Attacks on the rule of law and political freedom, as we have seen in Hungary, must be firmly combated. We must be resolute and make clear that it is unacceptable to see Government-led investigations against an opposition political party, aimed at intimidating and deterring any opposition, in the Europe of 2019. Opposition movements, like Momentum, are fighting back, despite constant harassment, and building, systematically, a solid alternative to Viktor Orbán’s Fidesz party and they need our support.
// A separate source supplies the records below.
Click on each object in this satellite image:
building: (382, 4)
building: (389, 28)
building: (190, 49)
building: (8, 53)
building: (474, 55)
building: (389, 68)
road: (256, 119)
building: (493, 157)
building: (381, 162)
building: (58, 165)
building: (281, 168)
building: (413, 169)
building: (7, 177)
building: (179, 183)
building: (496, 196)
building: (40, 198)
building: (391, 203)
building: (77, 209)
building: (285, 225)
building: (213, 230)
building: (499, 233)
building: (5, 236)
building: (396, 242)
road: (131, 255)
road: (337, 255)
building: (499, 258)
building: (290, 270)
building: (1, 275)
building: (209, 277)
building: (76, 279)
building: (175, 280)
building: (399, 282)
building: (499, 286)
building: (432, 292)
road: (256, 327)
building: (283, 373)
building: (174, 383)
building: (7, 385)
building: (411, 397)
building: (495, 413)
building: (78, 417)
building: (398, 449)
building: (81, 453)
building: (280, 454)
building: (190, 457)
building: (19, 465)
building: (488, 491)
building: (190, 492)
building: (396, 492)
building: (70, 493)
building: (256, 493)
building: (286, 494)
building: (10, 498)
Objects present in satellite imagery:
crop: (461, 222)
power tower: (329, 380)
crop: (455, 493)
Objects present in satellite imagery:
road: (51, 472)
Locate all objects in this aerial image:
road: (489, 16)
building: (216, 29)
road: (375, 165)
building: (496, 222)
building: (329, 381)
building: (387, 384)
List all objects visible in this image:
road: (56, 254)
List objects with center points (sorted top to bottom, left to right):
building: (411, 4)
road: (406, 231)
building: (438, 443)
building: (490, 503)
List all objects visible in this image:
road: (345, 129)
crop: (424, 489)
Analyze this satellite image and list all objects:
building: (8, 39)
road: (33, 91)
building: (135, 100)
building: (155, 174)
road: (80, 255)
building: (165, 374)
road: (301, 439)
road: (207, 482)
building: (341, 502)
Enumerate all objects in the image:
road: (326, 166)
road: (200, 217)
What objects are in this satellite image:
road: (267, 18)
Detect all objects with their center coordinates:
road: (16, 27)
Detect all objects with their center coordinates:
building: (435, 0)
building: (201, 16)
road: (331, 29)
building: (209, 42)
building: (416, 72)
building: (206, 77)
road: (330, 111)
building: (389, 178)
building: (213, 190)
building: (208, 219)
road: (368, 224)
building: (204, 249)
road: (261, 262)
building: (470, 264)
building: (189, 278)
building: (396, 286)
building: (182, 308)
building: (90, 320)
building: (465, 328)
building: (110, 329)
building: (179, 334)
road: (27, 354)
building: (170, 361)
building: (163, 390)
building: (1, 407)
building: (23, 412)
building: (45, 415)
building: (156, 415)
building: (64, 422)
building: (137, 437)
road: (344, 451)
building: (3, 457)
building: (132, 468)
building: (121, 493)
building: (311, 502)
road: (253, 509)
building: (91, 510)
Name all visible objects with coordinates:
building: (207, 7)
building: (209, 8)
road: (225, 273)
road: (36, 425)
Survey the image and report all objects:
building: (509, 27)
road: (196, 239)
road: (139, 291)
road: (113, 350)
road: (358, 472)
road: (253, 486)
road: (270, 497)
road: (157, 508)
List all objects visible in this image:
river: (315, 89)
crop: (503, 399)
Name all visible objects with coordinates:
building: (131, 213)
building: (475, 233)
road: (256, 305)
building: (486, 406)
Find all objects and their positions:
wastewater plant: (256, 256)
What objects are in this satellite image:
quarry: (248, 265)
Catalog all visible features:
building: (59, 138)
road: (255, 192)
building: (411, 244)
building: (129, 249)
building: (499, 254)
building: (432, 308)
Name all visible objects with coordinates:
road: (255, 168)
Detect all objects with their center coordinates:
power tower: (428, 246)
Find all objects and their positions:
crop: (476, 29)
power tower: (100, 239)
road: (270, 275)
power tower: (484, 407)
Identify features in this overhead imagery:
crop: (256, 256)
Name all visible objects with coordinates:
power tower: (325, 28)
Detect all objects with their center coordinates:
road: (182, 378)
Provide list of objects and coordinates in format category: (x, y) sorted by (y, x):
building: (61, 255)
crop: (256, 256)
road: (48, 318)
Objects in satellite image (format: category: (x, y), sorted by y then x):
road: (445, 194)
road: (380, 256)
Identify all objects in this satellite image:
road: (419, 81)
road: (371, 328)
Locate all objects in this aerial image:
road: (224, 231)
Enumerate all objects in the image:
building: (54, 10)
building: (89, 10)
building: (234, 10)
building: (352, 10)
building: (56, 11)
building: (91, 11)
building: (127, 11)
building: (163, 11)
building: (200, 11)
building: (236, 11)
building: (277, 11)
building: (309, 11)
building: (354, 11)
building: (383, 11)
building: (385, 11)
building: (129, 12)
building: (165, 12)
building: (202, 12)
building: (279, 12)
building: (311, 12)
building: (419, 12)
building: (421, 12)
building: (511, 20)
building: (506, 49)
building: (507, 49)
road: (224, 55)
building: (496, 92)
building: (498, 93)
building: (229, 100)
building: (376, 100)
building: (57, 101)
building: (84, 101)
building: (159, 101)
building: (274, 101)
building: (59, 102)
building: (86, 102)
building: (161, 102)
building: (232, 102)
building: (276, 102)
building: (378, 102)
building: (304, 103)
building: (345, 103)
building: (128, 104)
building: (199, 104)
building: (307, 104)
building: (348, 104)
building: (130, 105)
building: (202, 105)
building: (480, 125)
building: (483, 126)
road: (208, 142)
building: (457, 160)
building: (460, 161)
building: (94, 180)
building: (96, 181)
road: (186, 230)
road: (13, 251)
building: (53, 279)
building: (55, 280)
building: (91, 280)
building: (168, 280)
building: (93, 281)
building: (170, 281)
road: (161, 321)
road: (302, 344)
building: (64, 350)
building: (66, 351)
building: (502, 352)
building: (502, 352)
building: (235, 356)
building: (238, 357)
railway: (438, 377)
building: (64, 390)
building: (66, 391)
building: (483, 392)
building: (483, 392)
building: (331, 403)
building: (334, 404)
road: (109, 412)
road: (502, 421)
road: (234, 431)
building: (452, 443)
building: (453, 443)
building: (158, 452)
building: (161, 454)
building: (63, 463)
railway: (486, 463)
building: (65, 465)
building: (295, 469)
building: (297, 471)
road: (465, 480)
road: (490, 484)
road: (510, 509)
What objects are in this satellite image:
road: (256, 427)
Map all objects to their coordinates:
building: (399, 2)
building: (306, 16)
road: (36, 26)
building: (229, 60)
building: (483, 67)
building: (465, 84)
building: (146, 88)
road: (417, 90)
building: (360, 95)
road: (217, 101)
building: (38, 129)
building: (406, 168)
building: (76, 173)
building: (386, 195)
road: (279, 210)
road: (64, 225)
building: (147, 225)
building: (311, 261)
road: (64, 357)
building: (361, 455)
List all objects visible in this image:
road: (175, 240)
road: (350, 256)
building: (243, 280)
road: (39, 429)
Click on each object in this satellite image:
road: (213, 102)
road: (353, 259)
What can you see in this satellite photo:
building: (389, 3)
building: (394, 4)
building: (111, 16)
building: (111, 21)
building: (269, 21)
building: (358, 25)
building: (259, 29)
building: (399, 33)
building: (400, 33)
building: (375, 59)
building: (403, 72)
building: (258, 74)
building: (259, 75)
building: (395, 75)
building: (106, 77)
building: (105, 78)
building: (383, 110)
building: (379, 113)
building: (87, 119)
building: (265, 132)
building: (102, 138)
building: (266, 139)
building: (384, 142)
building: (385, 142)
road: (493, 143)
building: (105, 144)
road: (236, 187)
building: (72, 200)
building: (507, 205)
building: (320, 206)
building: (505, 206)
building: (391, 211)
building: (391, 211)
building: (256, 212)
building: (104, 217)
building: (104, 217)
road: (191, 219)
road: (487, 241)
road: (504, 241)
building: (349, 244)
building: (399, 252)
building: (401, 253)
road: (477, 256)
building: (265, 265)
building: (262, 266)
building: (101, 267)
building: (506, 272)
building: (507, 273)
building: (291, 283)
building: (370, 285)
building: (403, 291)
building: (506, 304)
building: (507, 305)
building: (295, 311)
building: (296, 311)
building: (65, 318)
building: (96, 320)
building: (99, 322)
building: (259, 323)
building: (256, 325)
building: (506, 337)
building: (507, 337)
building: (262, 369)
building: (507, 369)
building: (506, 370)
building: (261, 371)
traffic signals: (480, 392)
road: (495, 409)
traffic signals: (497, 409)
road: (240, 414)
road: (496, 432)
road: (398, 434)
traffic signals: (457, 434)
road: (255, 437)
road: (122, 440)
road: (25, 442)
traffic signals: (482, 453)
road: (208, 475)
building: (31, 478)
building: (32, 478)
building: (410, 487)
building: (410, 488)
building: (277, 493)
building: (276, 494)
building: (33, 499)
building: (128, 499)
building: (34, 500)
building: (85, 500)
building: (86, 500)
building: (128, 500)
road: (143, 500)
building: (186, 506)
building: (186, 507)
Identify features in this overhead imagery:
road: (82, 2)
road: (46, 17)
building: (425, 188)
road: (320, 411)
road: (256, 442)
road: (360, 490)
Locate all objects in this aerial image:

Thirty years after the fall of the Berlin Wall, let us commemorate those who gave their lives to win their freedom. We celebrate our achievements since and the freedoms, peace, we have secured. However, let us not stand idly and watch as undemocratic forces unpick these, by undermining our hard won freedoms.

In response to the obvious limitations in the functioning of our the European Union institutions, let’s roll up our sleeves and launch a Europe-wide conference on our shared future, involving EU citizens, in order to lay the foundations of a progressive and inclusive new European project.

Dacian Cioloş is the former prime minister of Romania and the president of the Renew Europe Group in the European Parliament.